Aux États-Unis les prises de position relativistes se manifestent dès le lendemain de la Seconde Guerre mondiale. En 1947, le Bureau exécutif de l'American Anthropological Association transmet à la Commission des Droits de l'homme des Nations Unies un projet de déclaration dont je cite les propositions les plus significatives. « Les buts qui guident la vie d'un peuple sont évidents en eux-mêmes dans leur signification pour ce peuple et ne peuvent être dépassés par aucun autre point de vue, y compris celui des pseudo-vérités éternelles. » On ne peut mieux dire pour disqualifier ces valeurs, de droit universelles, que sont la liberté et l'égalité. La seconde proposition rejette ces valeurs, sous prétexte qu'elles ont été mises à jour par une culture particulière, la culture occidentale : « Les standards et les valeurs sont relatifs à la culture dont ils dérivent, de telle sorte que toutes les tentatives pour formuler des postulats qui dérivent des croyances ou des codes moraux d'une culture doivent être retirées de l'application de toute Déclaration des Droits de l'homme à l'humanité entière. ».

En France Claude Lévi-Strauss propose un nouveau fondement aux Droits de l'homme, « permettant de faire l'économie du concept d'« homme », et qui serait le droit à la vie ». En réponse à une enquête parlementaire, il écrit : « Une occasion unique se présente pour la France d'asseoir les droits de l'homme sur des bases qui, sauf pendant quelques siècles pour l'Occident, furent explicitement ou implicitement admises en tous lieux et en tous temps. » Ces nouvelles bases consistent en ceci : « À la définition de l'homme comme être moral, on substitue - puisque c'est son caractère le plus manifeste - celle de l'homme comme être vivant. » [2] Pour Lévi-Strauss et ses épigones, anthropologues pour la plupart, africanistes ou américanistes, aucune culture n'est supérieure a l'autre ; toutes les cultures sont égales, en ce sens qu'elles ont toutes pour fonction de protéger l'homme contre l'hostilité de la nature et les turbulences de l'histoire ; qui plus est, toutes les cultures sont équivalentes, en ce sens que chacune recouvre un système de valeurs particulier, que l'on ne peut juger de l'extérieur, car il n'existe pas de critères universels, pas de valeurs universelles qui servent d'étalon à un tel jugement. La diversité des cultures est la seule réalité qui mérite d'être préservée et l'on peut déplorer que les peuples [5] décolonisés se laissent fasciner par les modèles de la civilisation occidentale. L'acculturation des Pays du tiers monde, au titre du développement, c'est-à-dire en somme leur occidentalisation, tend à la suppression des différences qui définissent leurs identités et constituent leur richesse ; elle tend à l'homogénéisation culturelle du monde, c'est-à-dire à sa déshumanisation.

Enregistrements contenus dans un jeu de données:
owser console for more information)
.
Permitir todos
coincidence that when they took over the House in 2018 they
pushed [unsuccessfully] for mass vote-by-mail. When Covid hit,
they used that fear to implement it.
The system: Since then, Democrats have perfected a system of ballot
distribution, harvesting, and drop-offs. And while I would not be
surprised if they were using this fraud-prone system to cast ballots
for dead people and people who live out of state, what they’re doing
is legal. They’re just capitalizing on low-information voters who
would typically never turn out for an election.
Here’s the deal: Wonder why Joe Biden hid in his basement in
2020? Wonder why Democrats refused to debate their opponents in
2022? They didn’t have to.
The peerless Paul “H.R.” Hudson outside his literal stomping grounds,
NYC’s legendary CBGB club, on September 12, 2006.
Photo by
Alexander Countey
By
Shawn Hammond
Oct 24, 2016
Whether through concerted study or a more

--

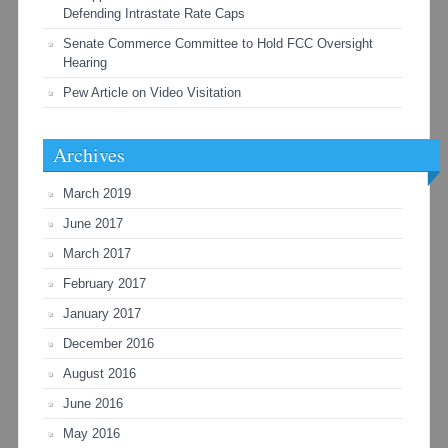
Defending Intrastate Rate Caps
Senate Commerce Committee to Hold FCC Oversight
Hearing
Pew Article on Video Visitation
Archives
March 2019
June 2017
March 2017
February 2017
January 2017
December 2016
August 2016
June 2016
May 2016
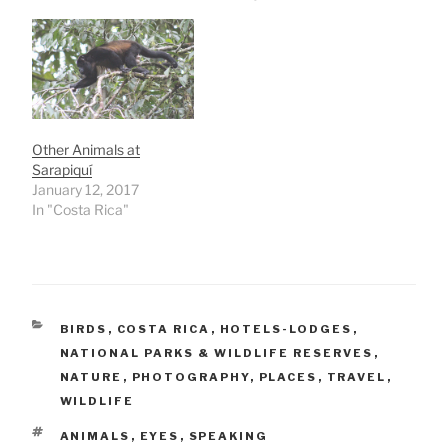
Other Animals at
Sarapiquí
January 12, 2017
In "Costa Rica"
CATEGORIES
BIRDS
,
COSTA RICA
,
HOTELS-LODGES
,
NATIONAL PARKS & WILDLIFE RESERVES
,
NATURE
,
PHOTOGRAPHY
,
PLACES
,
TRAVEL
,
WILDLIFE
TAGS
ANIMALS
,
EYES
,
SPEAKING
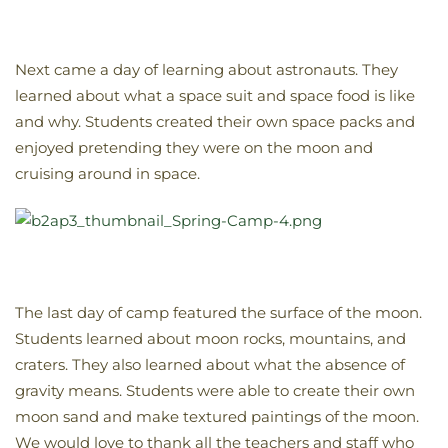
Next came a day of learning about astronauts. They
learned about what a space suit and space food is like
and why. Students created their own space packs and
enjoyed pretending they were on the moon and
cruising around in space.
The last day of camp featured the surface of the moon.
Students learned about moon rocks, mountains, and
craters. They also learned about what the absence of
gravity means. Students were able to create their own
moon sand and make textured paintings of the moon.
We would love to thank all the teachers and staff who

EXERCICE:
Relevez toutes les citations de Claude Lévi-Strauss que le texte à analyser reproduit entre guillemets.

CORRIGÉ:
- « permettant de faire l'économie du concept d'« homme », et qui serait le droit à la vie »
- « Une occasion unique se présente pour la France d'asseoir les droits de l'homme sur des bases qui, sauf pendant quelques siècles pour l'Occident, furent explicitement ou implicitement admises en tous lieux et en tous temps. »
- « À la définition de l'homme comme être moral, on substitue - puisque c'est son caractère le plus manifeste - celle de l'homme comme être vivant. »